The headlines are buzzing with news bits from each of the country’s 3 major telcos, with high-speed services taking big steps forward even as US telecoms equipment powerhouse Cisco (Nasdaq: CSCO) could be bracing for a Chinese winter. In the former group of headlines, media are reporting that China Mobile (HKEx: 941; NYSE: CHL) has made a significant step into 4G with plans to expand its trial TD-LTE network into China’s interior, while China Telecom (HKEx: 728; NYSE CHA) has just won an important new license to offer TV and other video and data services over its fixed-line broadband network.
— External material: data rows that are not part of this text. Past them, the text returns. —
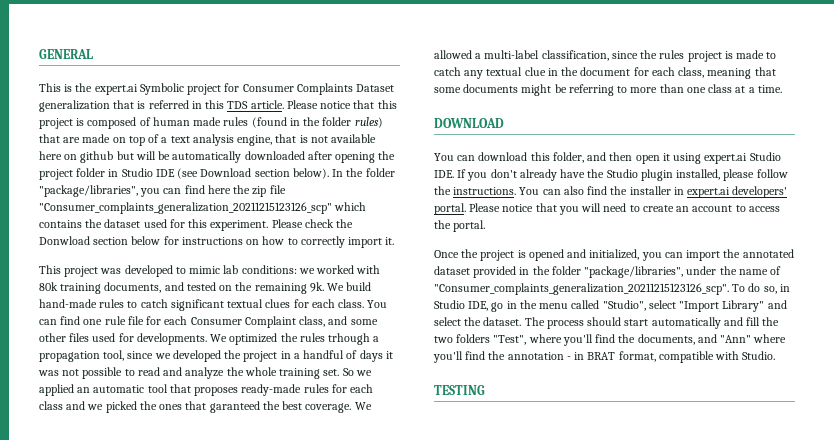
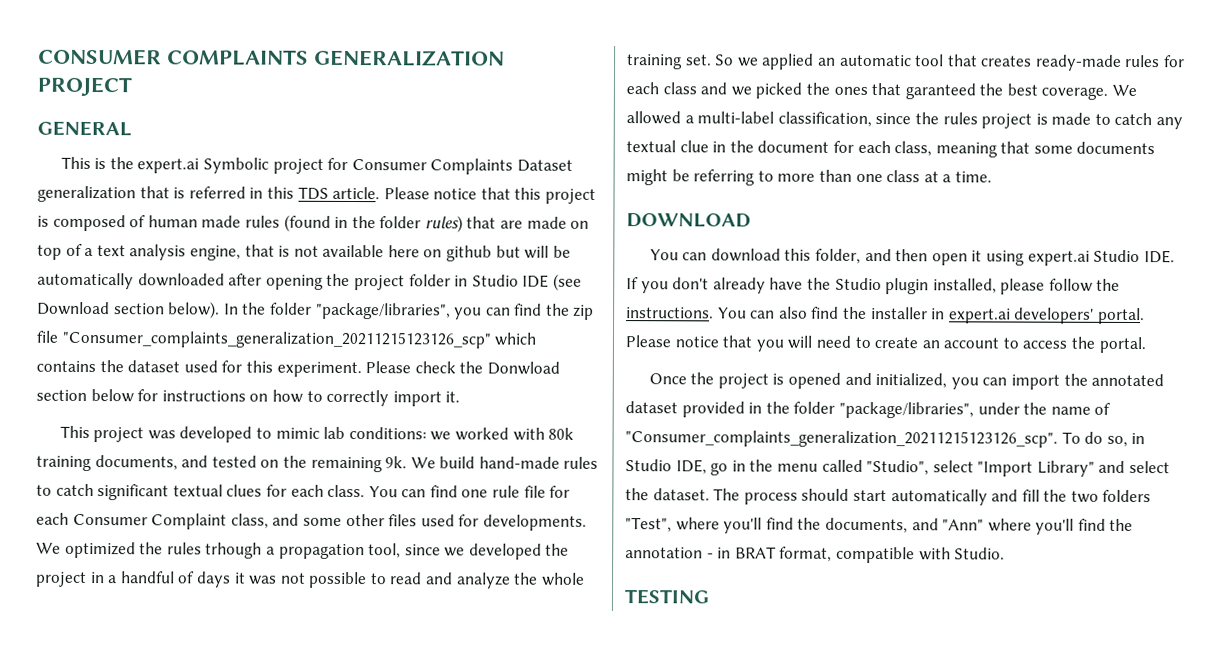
(39, 54) none -> [38,48,505,67] [37,76,132,97] CONSUMER COMPLAINTS GENERALIZATION PROJECT //
[207,185,231,194] here -> (543, 309) none
[194,387,239,396] proposes -> [981,55,1033,67] creates

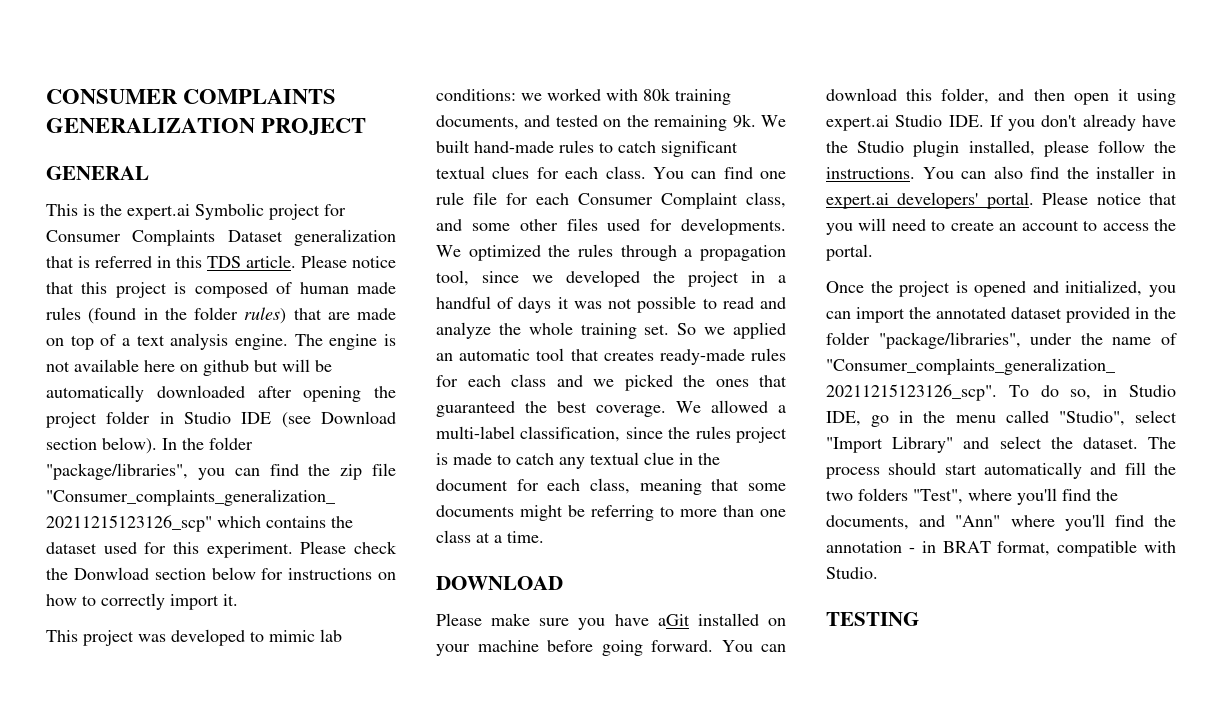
[189,244,275,261] engine, that -> [235,334,378,350] engine. The engine
[439,456,476,469] build -> [436,140,470,153] built
[205,542,263,559] trhough -> [620,245,677,261] through
[904,83,976,100] garanteed -> [436,401,515,417] guaranteed
(751, 220) none -> [436,613,786,630] [436,640,713,656] Please make sure you have aGit installed on your machine before going forward.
Meantime, China Unicom (HKEx: 762; NYSE: CHU) is also making headlines with reports that the company is replacing Cisco-supplied equipment from some of its key network due to security concerns.
I’ll come back to the Unicom reports later, but let’s start by looking at the China Mobile news. That has media reporting that China’s largest telco has started to build out its 4G network, based on a homegrown technology called TD-LTE, to the interior city of Chengdu, capital of Sichuan province. (Chinese article) China Mobile has already built up the network in about 10 major cities nationwide, but most of those have been in the more affluent coastal regions.
This move into the interior marks an important and necessary expansion before the company can launch commercial 4G service, which could happen as soon as the second half of next year if new developments continue at the current pace. (previous post) That could be welcome news for China Mobile, which is rapidly losing market share to its 2 smaller rivals in mobile data services due to poor performance of its problematic 3G network.
Moving on, media are also reporting that China Telecom has formally received a license to offer Internet audiovisual services, as well as IPTV transmissions services. (English article) That looks like an important growth step, as such licenses should let the company to start offering TV and other video services over its recently upgraded broadband network, allowing it to compete with cable TV companies and providing an important new revenue source.
China’s cable TV companies are also receiving licenses to offer new video services over their upgraded networks (previous post), and the market could soon emerge as both a competitive and lucrative one for companies tapping consumer demand for a flood of new entertainment choices.
Lastly, let’s look at the China Unicom news, which is perhaps the most intriguing due to its political implications. Before we get to that news, I should also add that Unicom has just reported third-quarter results that show its profit rose 27 percent for the 3 months, a respectable looking figure. (English article) But I’ve given up trying to understand financials of this dysfunctional company, whose results vary widely from quarter to quarter as it struggles with nonstop management problems.
Instead, I’m more intrigued by separate reports saying Unicom has started replacing Cisco equipment from some of its core networks. The unidentified sources behind the reports are saying Unicom made the switch because the equipment poses a security risk. I do find the timing of this news interesting, as it comes just a couple of weeks after Washington said it will prevent Cisco’s Chinese rivals Huawei and ZTE (HKEx: 763; Shenzhen: 000063) from selling their similar equipment into the US market due to security concerns. If this is really a tit-for-tat move, look for other Chinese telcos to take similar action in the future, potentially hurting foreign telecoms equipment makers that rely on China for a major part of their revenue.
Bottom line: The latest signals indicate China is moving forward aggressively on high-speed telecoms services, while China may be set to retaliate for US moves against Huawei and ZTE.